Researchers develop new method to monitor aircraft lifespan

May 5, 2006

Carnegie Mellon University Professor Anthony D. Rollett has developed a new computational method that may help track the lifespan of U.S. Navy aircraft.

"We have created a new way of creating three-dimensional computer models of the materials used in aircraft to help us determine when an aircraft is ready for an overhaul or when it should be retired,'' said Rollett, a professor in the Materials Science and Engineering Department.

At present, many Navy aircraft are more than 30 years old, so military officials are seeking a more precise system for reducing the risk and cost associated with ensuring the safety of U.S. military aircraft.

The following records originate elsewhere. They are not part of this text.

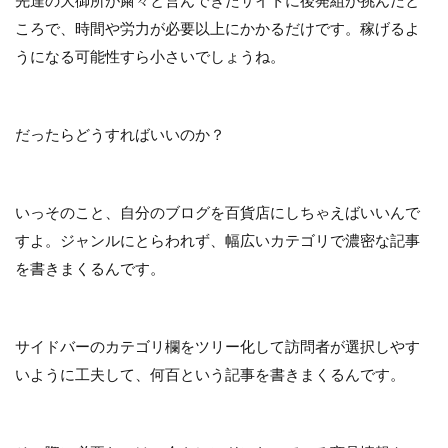
先達の大御所が粛々と営んできたサイトに後発組が挑んだと
ころで、時間や労力が必要以上にかかるだけです。稼げるよ
うになる可能性すら小さいでしょうね。
だったらどうすればいいのか？
いっそのこと、自分のブログを百貨店にしちゃえばいいんで
すよ。ジャンルにとらわれず、幅広いカテゴリで濃密な記事
を書きまくるんです。
サイドバーのカテゴリ欄をツリー化して訪問者が選択しやす
いように工夫して、何百という記事を書きまくるんです。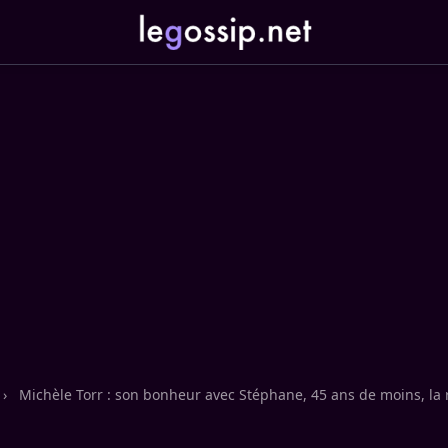
›
Michèle Torr : son bonheur avec Stéphane, 45 ans de moins, la 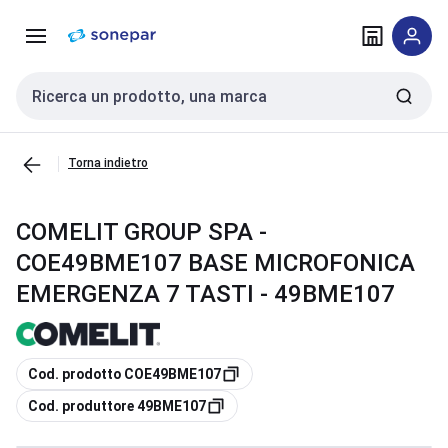
Vai alla
Vai
navigazione
alla
pagina
Cerca input
Torna indietro
COMELIT GROUP SPA -
COE49BME107 BASE MICROFONICA
EMERGENZA 7 TASTI - 49BME107
copia
Cod. prodotto COE49BME107
copia
Cod. produttore 49BME107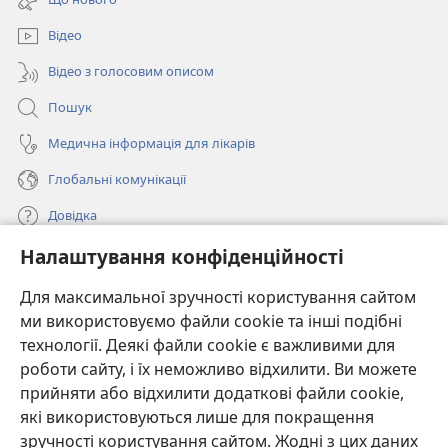
новому
вікні)
Відео
Відео з голосовим описом
Пошук
Медична інформація для лікарів
Глобальні комунікації
Довідка
Налаштування конфіденційності
Пожертви
(відкривається
у
Для максимальної зручності користування сайтом
новому
ми використовуємо файли cookie та інші подібні
ОНЛАЙН-БІБЛІОТЕКА Товариства «Вартова башта»™
(відкривається
вікні)
технології. Деякі файли cookie є важливими для
у
®
JW Hub
роботи сайту, і їх неможливо відхилити. Ви можете
новому
(відкривається
вікні)
прийняти або відхилити додаткові файли cookie,
у
®
JW Library
новому
які використовуються лише для покращення
вікні)
зручності користування сайтом. Жодні з цих даних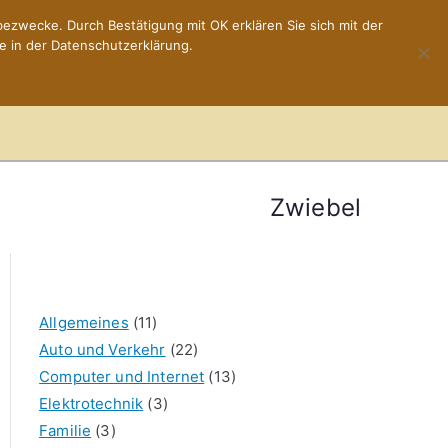
ezwecke. Durch Bestätigung mit OK erklären Sie sich mit der
e in der Datenschutzerklärung.
Home
Impressum
Zwiebel
Allgemeines
(11)
Auto und Verkehr
(22)
Computer und Internet
(13)
Elektrotechnik
(3)
Familie
(3)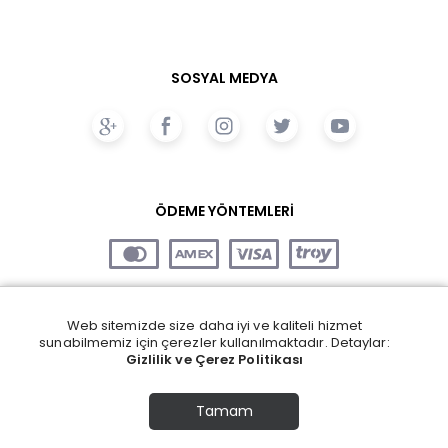
SOSYAL MEDYA
ÖDEME YÖNTEMLERİ
Web sitemizde size daha iyi ve kaliteli hizmet
sunabilmemiz için çerezler kullanılmaktadır. Detaylar:
Gizlilik ve Çerez Politikası
Tamam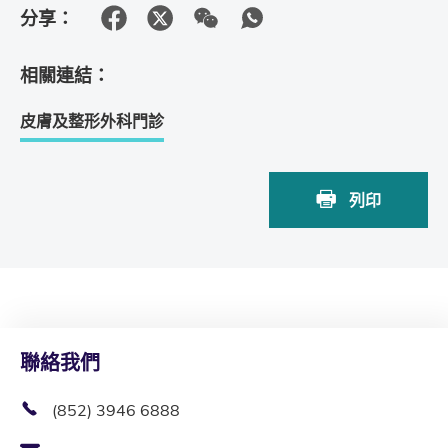
分享：
相關連結：
皮膚及整形外科門診
列印
聯絡我們
(852) 3946 6888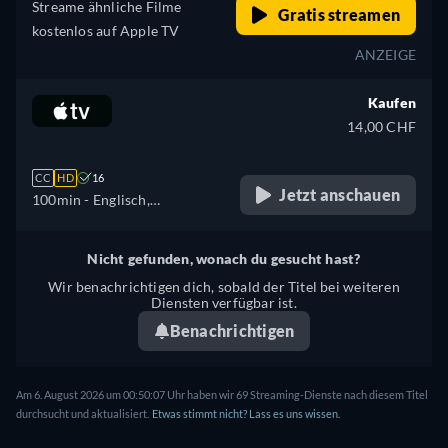
Streame ähnliche Filme
Gratis streamen
kostenlos auf Apple TV
ANZEIGE
Kaufen
14,00 CHF
CC
HD
16
Jetzt anschauen
100min
- Englisch,
Französisch
Nicht gefunden, wonach du gesucht hast?
Wir benachrichtigen dich, sobald der Titel bei weiteren
Diensten verfügbar ist.
Benachrichtigen
Am 6. August 2026 um 00:50:07 Uhr haben wir 69 Streaming-Dienste nach diesem Titel
durchsucht und aktualisiert.
Etwas stimmt nicht? Lass es uns wissen.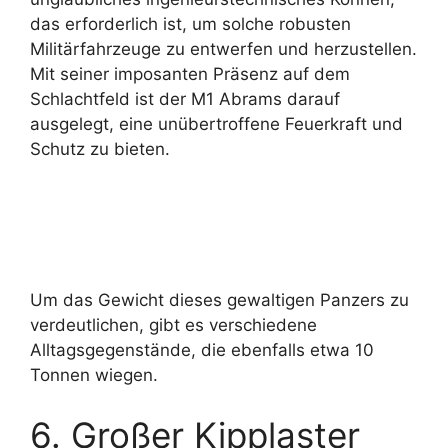
das erforderlich ist, um solche robusten
Militärfahrzeuge zu entwerfen und herzustellen.
Mit seiner imposanten Präsenz auf dem
Schlachtfeld ist der M1 Abrams darauf
ausgelegt, eine unübertroffene Feuerkraft und
Schutz zu bieten.
Um das Gewicht dieses gewaltigen Panzers zu
verdeutlichen, gibt es verschiedene
Alltagsgegenstände, die ebenfalls etwa 10
Tonnen wiegen.
6. Großer Kipplaster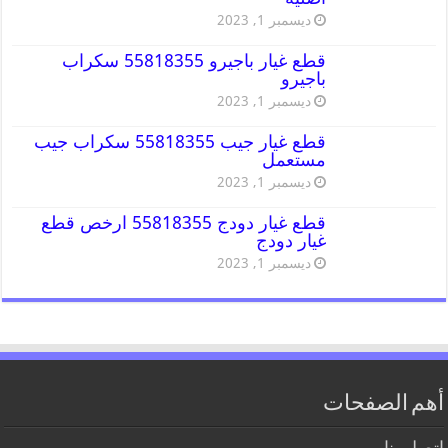
ديسمبر 1, 2023
قطع غيار باجيرو 55818355 سكراب
باجيرو
ديسمبر 1, 2023
قطع غيار جيب 55818355 سكراب جيب
مستعمل
ديسمبر 1, 2023
قطع غيار دودج 55818355 ارخص قطع
غيار دودج
ديسمبر 1, 2023
أهم الصفحات
اتصل بنا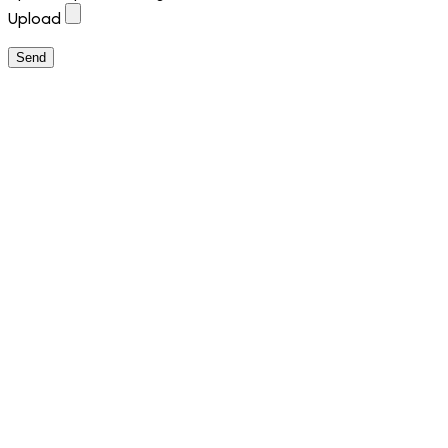
Upload
Send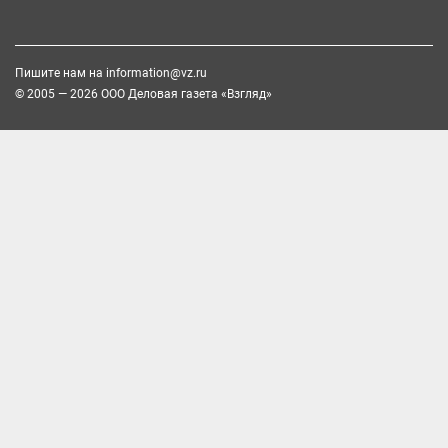
Пишите нам на
information@vz.ru
© 2005 — 2026 ООО Деловая газета «Взгляд»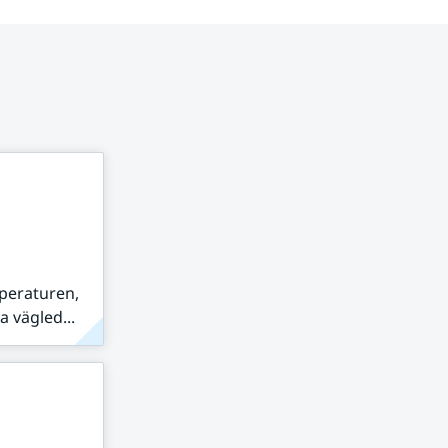
peraturen,
 vägled...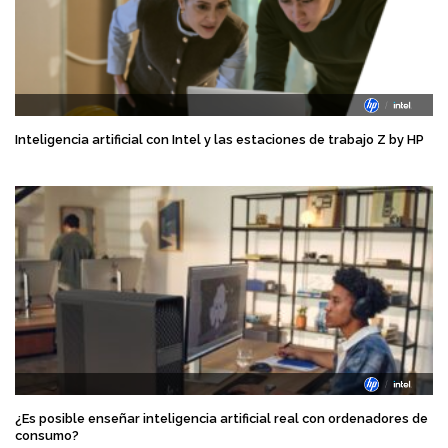
Inteligencia artificial con Intel y las estaciones de trabajo Z by HP
¿Es posible enseñar inteligencia artificial real con ordenadores de
consumo?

"We have been collaborating for more than two years with Carnegie Mellon's Professor Rollett on the problem of predicting the fatigue-limited lifetime of structural components like those found in aircraft,'' said John M. Papazian, a research scientist at Northrop Grumman Corp., one of the nation's leading defense contractors.

Essentially, what Carnegie Mellon researchers have done is to refine a system already developed in collaboration with Pittsburgh-based Alcoa to map the microstructure of materials into a three-dimensional digital material. The digital material is akin to a computer program and gives researchers the ability to conduct unlimited testing of the materials using computational methods. The novelty of the approach lies in being able to create many different examples of the material in the computer that can capture the variability of the material. This allows the results to be used in the statistically based systems that are used for tracking the lifetime of an aircraft.

"We are looking for any kind of defect in critical airplane parts,'' Rollett said. For example, moisture combined with dirt or salt creates perfect conditions for corrosion of airplane parts.

Industry analysts also point out that many Navy aircraft have to endure repeated aircraft carrier landings, which some aviation experts call "controlled crashes'' that put significant stress on airplane frames.